BiDil, a new heart failure drug that will be marketed to African Americans, doesn’t help. By most estimates, it is an important medicine for heart failure, a disease that has reached epidemic levels in the United States. A clinical trial completed last year found that the pill reduced mortality among African Americans with heart failure by an astounding 43 percent. That’s great news for patients and cardiologists. And the drug has gained the backing of prominent medical groups such as the Association of Black Cardiologists. But if the U.S. Food and Drug Administration approves a race-specific pill, which it could do by mid-year, it will send a confusing message about what researchers are learning from population genomics—and raise troubling questions about how drug developers and physicians will use their growing knowledge of group differences.
As our feature “Race and Medicine” (p. 60) explains, much of the controversy is over the validity of using race as a shortcut to more biologically exact categories. Critics of BiDil point out that conventional racial groups are socially constructed categories that may have little relationship to genetic populations. Such categories are an uncertain guide to predicting which patients a drug will benefit, and using them as such ignores the complex lessons of population genomics. While tests done in the 1980s and early 1990s suggested that the treatment that would later become BiDil was, on average, more effective for black patients than it was for whites, the pill has not been tested in a large study of an ethnically diverse population taking current heart failure medicines. This matters because the reason for the racial differences in the earlier studies is not known. Without that knowledge, it is not possible to specify more precisely which individual patients, black or white, the drug will actually help.
If the FDA determines that the medical evidence justifies BiDil’s approval, the agency must approve the marketing of the drug.

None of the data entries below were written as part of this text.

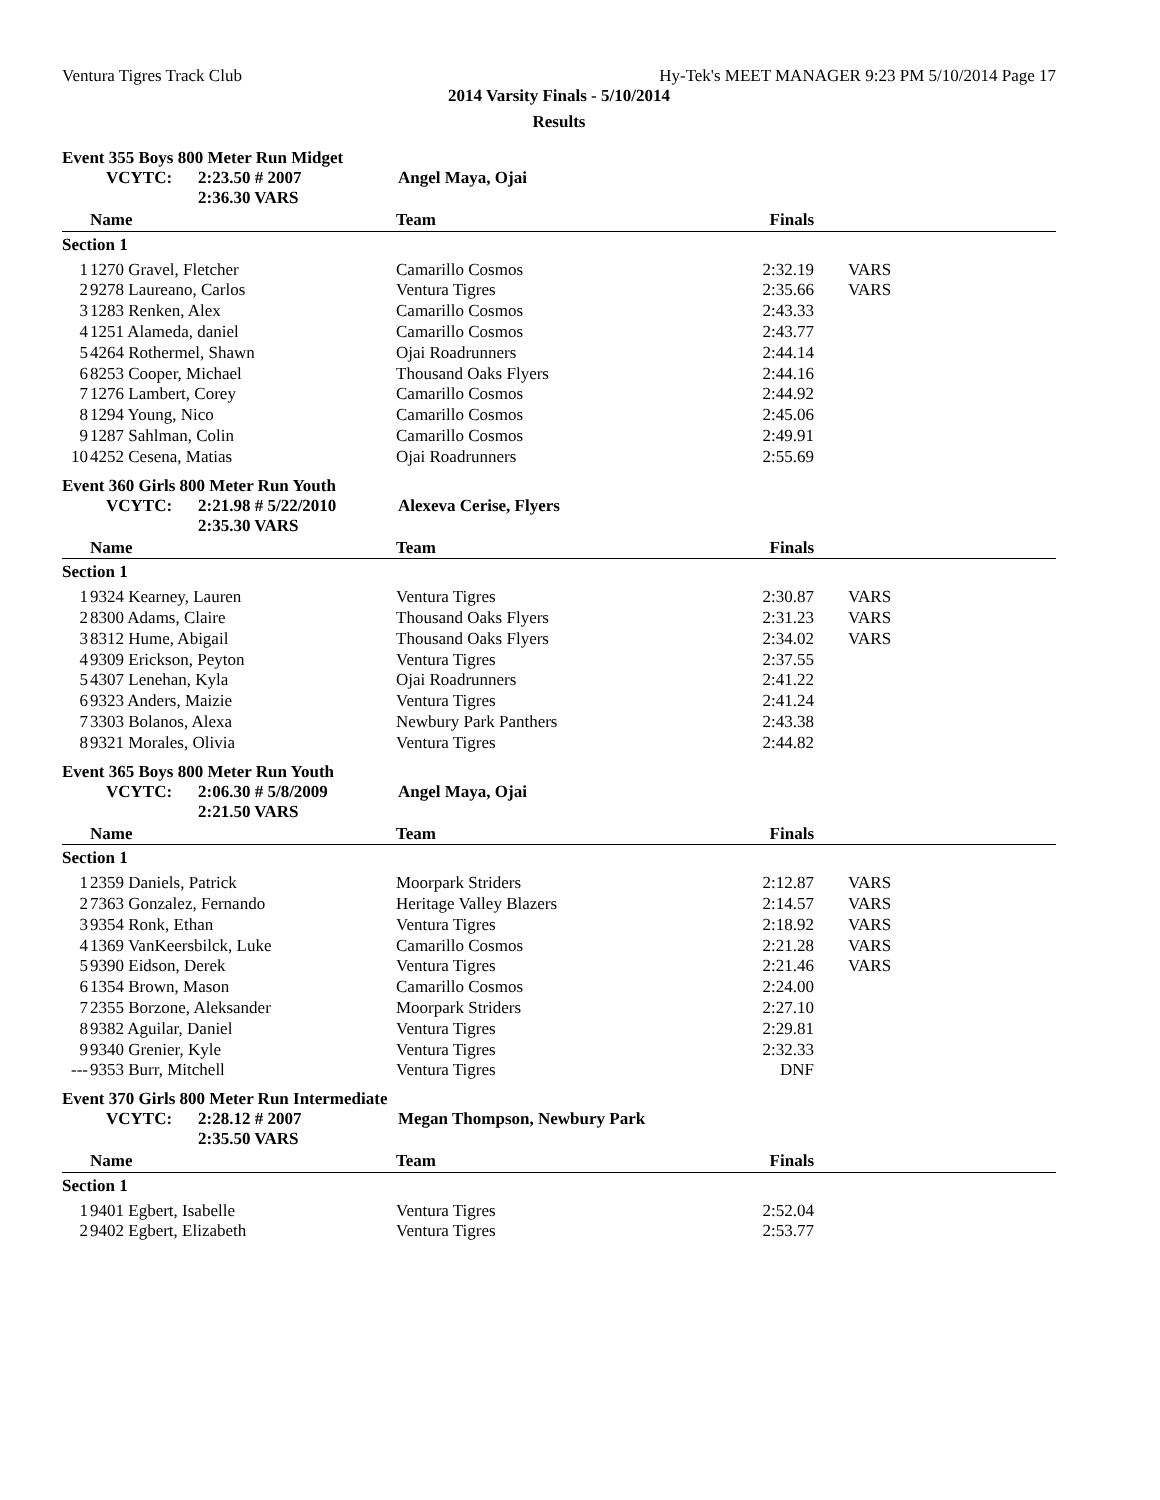Ventura Tigres Track Club Hy-Tek's MEET MANAGER 9:23 PM 5/10/2014 Page 17
2014 Varsity Finals - 5/10/2014
Results
Event 355 Boys 800 Meter Run Midget
VCYTC: 2:23.50 # 2007 Angel Maya, Ojai
2:36.30 VARS
| | Name | Team | Finals | |
| --- | --- | --- | --- | --- |
| Section 1 | | | | |
| 1 | 1270 Gravel, Fletcher | Camarillo Cosmos | 2:32.19 | VARS |
| 2 | 9278 Laureano, Carlos | Ventura Tigres | 2:35.66 | VARS |
| 3 | 1283 Renken, Alex | Camarillo Cosmos | 2:43.33 | |
| 4 | 1251 Alameda, daniel | Camarillo Cosmos | 2:43.77 | |
| 5 | 4264 Rothermel, Shawn | Ojai Roadrunners | 2:44.14 | |
| 6 | 8253 Cooper, Michael | Thousand Oaks Flyers | 2:44.16 | |
| 7 | 1276 Lambert, Corey | Camarillo Cosmos | 2:44.92 | |
| 8 | 1294 Young, Nico | Camarillo Cosmos | 2:45.06 | |
| 9 | 1287 Sahlman, Colin | Camarillo Cosmos | 2:49.91 | |
| 10 | 4252 Cesena, Matias | Ojai Roadrunners | 2:55.69 | |
Event 360 Girls 800 Meter Run Youth
VCYTC: 2:21.98 # 5/22/2010 Alexeva Cerise, Flyers
2:35.30 VARS
| | Name | Team | Finals | |
| --- | --- | --- | --- | --- |
| Section 1 | | | | |
| 1 | 9324 Kearney, Lauren | Ventura Tigres | 2:30.87 | VARS |
| 2 | 8300 Adams, Claire | Thousand Oaks Flyers | 2:31.23 | VARS |
| 3 | 8312 Hume, Abigail | Thousand Oaks Flyers | 2:34.02 | VARS |
| 4 | 9309 Erickson, Peyton | Ventura Tigres | 2:37.55 | |
| 5 | 4307 Lenehan, Kyla | Ojai Roadrunners | 2:41.22 | |
| 6 | 9323 Anders, Maizie | Ventura Tigres | 2:41.24 | |
| 7 | 3303 Bolanos, Alexa | Newbury Park Panthers | 2:43.38 | |
| 8 | 9321 Morales, Olivia | Ventura Tigres | 2:44.82 | |
Event 365 Boys 800 Meter Run Youth
VCYTC: 2:06.30 # 5/8/2009 Angel Maya, Ojai
2:21.50 VARS
| | Name | Team | Finals | |
| --- | --- | --- | --- | --- |
| Section 1 | | | | |
| 1 | 2359 Daniels, Patrick | Moorpark Striders | 2:12.87 | VARS |
| 2 | 7363 Gonzalez, Fernando | Heritage Valley Blazers | 2:14.57 | VARS |
| 3 | 9354 Ronk, Ethan | Ventura Tigres | 2:18.92 | VARS |
| 4 | 1369 VanKeersbilck, Luke | Camarillo Cosmos | 2:21.28 | VARS |
| 5 | 9390 Eidson, Derek | Ventura Tigres | 2:21.46 | VARS |
| 6 | 1354 Brown, Mason | Camarillo Cosmos | 2:24.00 | |
| 7 | 2355 Borzone, Aleksander | Moorpark Striders | 2:27.10 | |
| 8 | 9382 Aguilar, Daniel | Ventura Tigres | 2:29.81 | |
| 9 | 9340 Grenier, Kyle | Ventura Tigres | 2:32.33 | |
| --- | 9353 Burr, Mitchell | Ventura Tigres | DNF | |
Event 370 Girls 800 Meter Run Intermediate
VCYTC: 2:28.12 # 2007 Megan Thompson, Newbury Park
2:35.50 VARS
| | Name | Team | Finals | |
| --- | --- | --- | --- | --- |
| Section 1 | | | | |
| 1 | 9401 Egbert, Isabelle | Ventura Tigres | 2:52.04 | |
| 2 | 9402 Egbert, Elizabeth | Ventura Tigres | 2:53.77 | |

But as David Goldstein, director of Duke University’s Center for Population Genomics and Pharmacogenetics, argues in our feature, the agency should also mandate additional research to determine why the drug is so beneficial for some patients. That type of research will take money and time, but it will be well worth it to learn how to prescribe the medicine effectively and safely. As Goldstein puts it, “Race is never a precise guide. If you don’t have other information, you might be prepared to use race as an interim measure, but you shouldn’t treat it as the end of the story.”

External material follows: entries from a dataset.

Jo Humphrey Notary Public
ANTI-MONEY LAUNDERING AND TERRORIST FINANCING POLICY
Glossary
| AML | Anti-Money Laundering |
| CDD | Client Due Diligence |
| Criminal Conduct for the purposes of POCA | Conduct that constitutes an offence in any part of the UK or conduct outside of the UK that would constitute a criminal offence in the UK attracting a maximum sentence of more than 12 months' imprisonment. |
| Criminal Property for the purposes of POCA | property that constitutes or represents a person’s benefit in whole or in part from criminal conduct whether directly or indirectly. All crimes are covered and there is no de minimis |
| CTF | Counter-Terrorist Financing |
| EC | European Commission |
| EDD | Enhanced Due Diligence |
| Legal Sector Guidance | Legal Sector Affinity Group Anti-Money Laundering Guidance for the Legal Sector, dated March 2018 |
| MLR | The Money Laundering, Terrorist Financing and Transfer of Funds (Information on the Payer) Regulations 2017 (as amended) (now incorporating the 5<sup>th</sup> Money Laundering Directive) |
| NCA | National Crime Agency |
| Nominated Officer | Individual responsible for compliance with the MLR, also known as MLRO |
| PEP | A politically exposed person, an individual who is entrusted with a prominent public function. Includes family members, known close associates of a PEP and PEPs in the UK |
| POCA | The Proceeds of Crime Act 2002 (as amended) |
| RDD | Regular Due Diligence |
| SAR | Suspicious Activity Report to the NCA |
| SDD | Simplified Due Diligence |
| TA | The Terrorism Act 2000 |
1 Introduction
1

Health-care professionals, biomedical researchers, and drug developers need to address the health disparities among different groups in the United States. By shedding light on why some drugs are more effective for certain groups, population genomics can play a role in narrowing those disparities. But all parties involved should also make it clear to the general public that genetic variations among groups are not a matter of black and white. BiDil might be an effective drug, but marketing medicines on the basis of race should not be the wave of the future.